Una critica alla Slow Productivity
C’è un Note Bene da fare a questo punto; anzi in realtà lo fa anche l’autore stesso nel libro. Sebbene questo libro riguardi in generale la produttività del lavoro intellettuale, si rivolge in particolare a chiunque abbia un ragionevole grado di autonomia del proprio lavoro. Questo include i freelance, i lavoratori autonomi e coloro che gestiscono piccole imprese. Chi lavora invece in un ufficio sotto stretta supervisione, potrebbe avere più difficoltà a mettere in atto le strategie suggerite, così come i lavoratori altamente strutturati, inseriti in processi gerarchici precisi (come medici e avvocati, ad esempio).
Sta qui il punto critico del libro: sebbene il concetto di “produttività lenta” sia affascinante e teoricamente valido, può risultare difficile da applicare in molti contesti lavorativi, soprattutto in ambienti ad alta pressione o con richieste imprevedibili. Non tutti i professionisti hanno il controllo completo del proprio tempo o possono permettersi di rifiutare attività non allineate alle proprie priorità, come Newport consiglia.
L’autore divide il libro in una parte iniziale, volta a farci capire come siamo arrivati alla necessità della Slow productivity, e in tre lunghi capitoli, uno per ciascuno dei principi che la definiscono.

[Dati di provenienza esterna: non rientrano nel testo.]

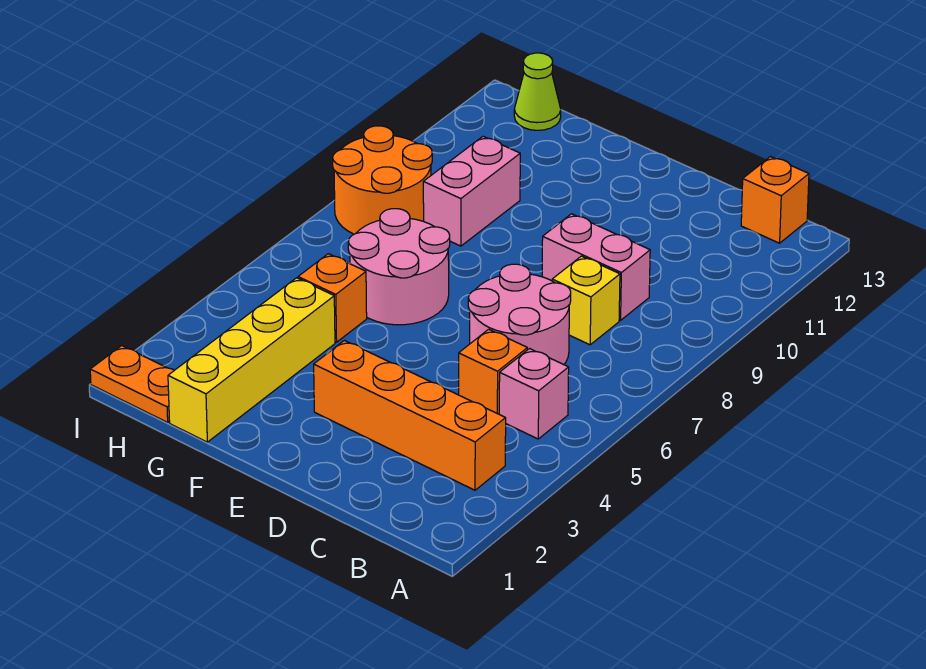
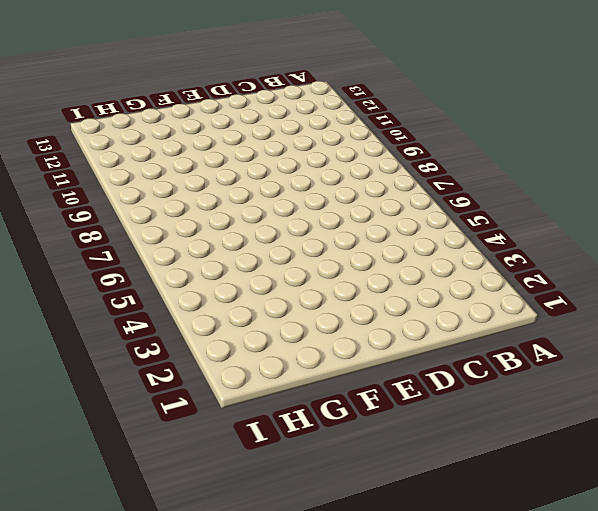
none -> orange brick B3:E3 level 1
none -> pink brick B5 level 1
none -> orange brick B13 level 1

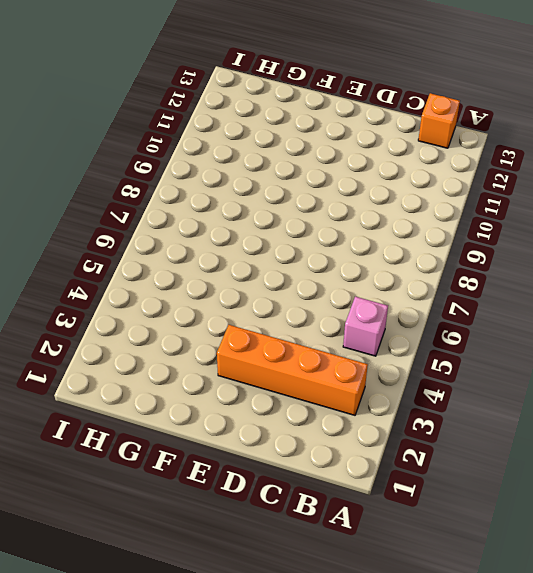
none -> orange brick C5 level 1
none -> pink round brick C6:D7 level 1
none -> yellow brick C8 level 1

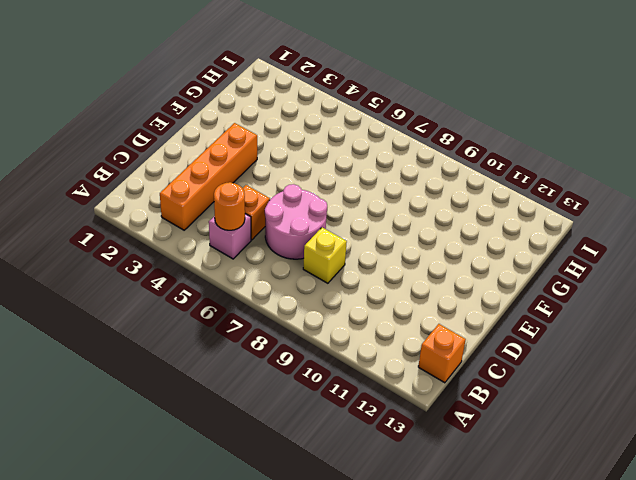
orange round brick B5 level 2 -> none
none -> pink brick C9:D9 level 1
none -> pink round brick F6:G7 level 1
none -> yellow brick G1:G4 level 1

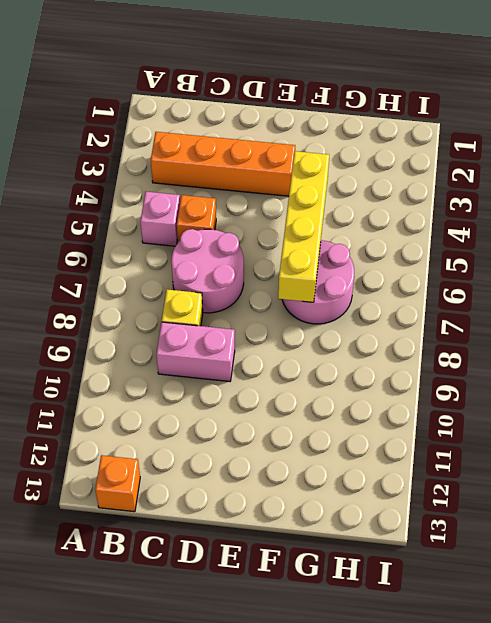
yellow brick F4:F7 level 2 -> yellow brick G1:G4 level 1
none -> orange brick G5 level 1
none -> pink brick G9:G10 level 1
none -> orange plate H1:I1 level 1

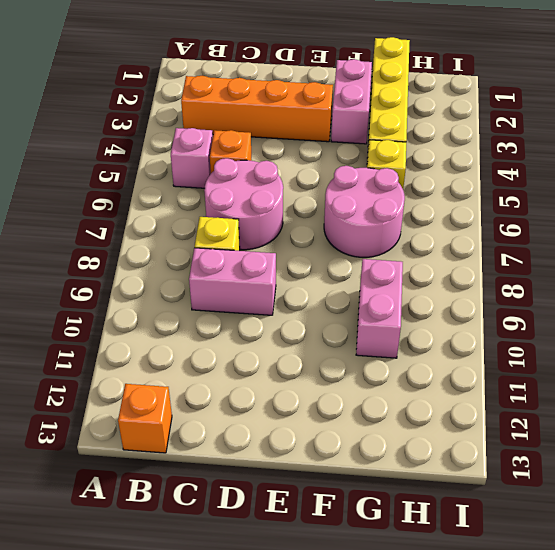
pink brick F2:F3 level 1 -> none
yellow brick G5 level 1 -> orange brick G5 level 1
none -> orange plate H1:I1 level 1
none -> orange round brick H8:I9 level 1
none -> lime cone H13 level 1

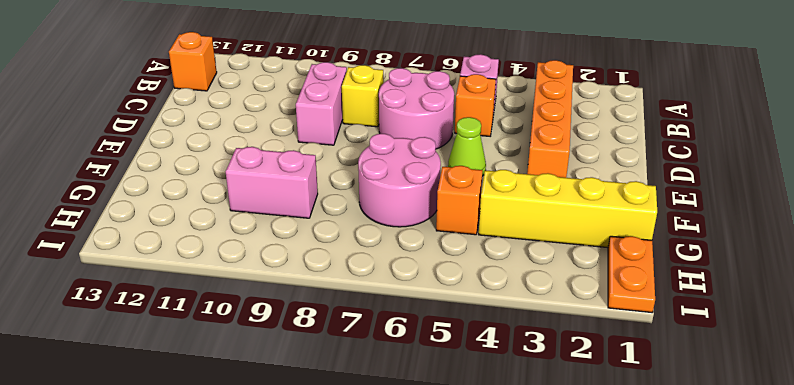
lime cone E5 level 1 -> lime cone H13 level 1
none -> orange round brick H8:I9 level 1

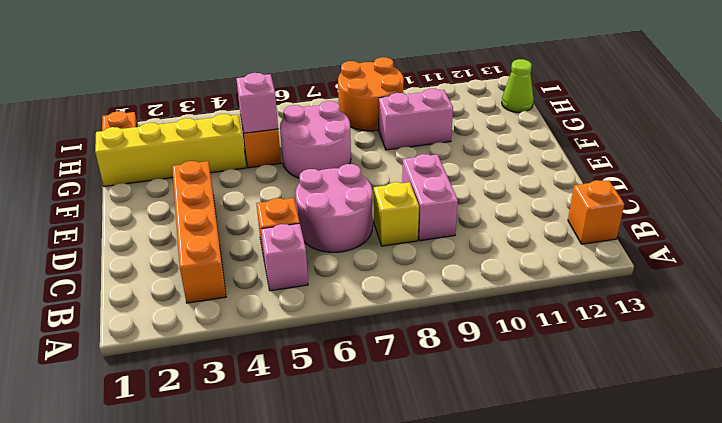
pink brick G5 level 2 -> none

I capitoli iniziano con la spiegazione del consiglio corrispondente, fornendo una giustificazione del perché sia fondamentale per raggiungere l’obiettivo di una vita lavorativa più sostenibile. Queste motivazioni sono poi seguite da una serie di proposte che illustrano idee specifiche per l’attuazione del principio nella realtà disordinata di un lavoro intellettuale standard.
Questo libro rappresenta una sfida ai modelli classici di produttività, particolarmente rilevante per chi lavora nel marketing e nella comunicazione, settori in cui il ritmo è incessante e la pressione a essere sempre presenti e attivi può risultare schiacciante. Offre strumenti e consigli validi, ma lascia aperta una grossa domanda su come adattare effettivamente queste strategie a contesti di lavoro meno flessibili.
Da Freelance, a me il libro è piaciuto molto e l’ho trovato utile. C’è una parte ricca di storie ed esempi tratti dalla vita dei lavoratori intellettuali tradizionali in una varietà di campi e periodi diversi, con consigli e strategie concrete che possiamo adattare alla nostra particolare situazione professionale.
Il suo limite, che anche l’autore stesso sottolinea, non lo rende meno utile o consigliato; semplicemente non lo rende adatto a una tipologia di lavoratore inserito in un ambiente troppo strutturato e rigido.
È quindi un libro perfetto per lavoratori autonomi/freelance ma, lasciatemelo dire, anche per chi gestisce team e aziende e vuole evitare che il lavoro FAST diventi contro produttivo all’interno della propria attività. Un Social Media Manager non è un medico reperibile H24. Si può essere reattivi anche senza andare in burnout.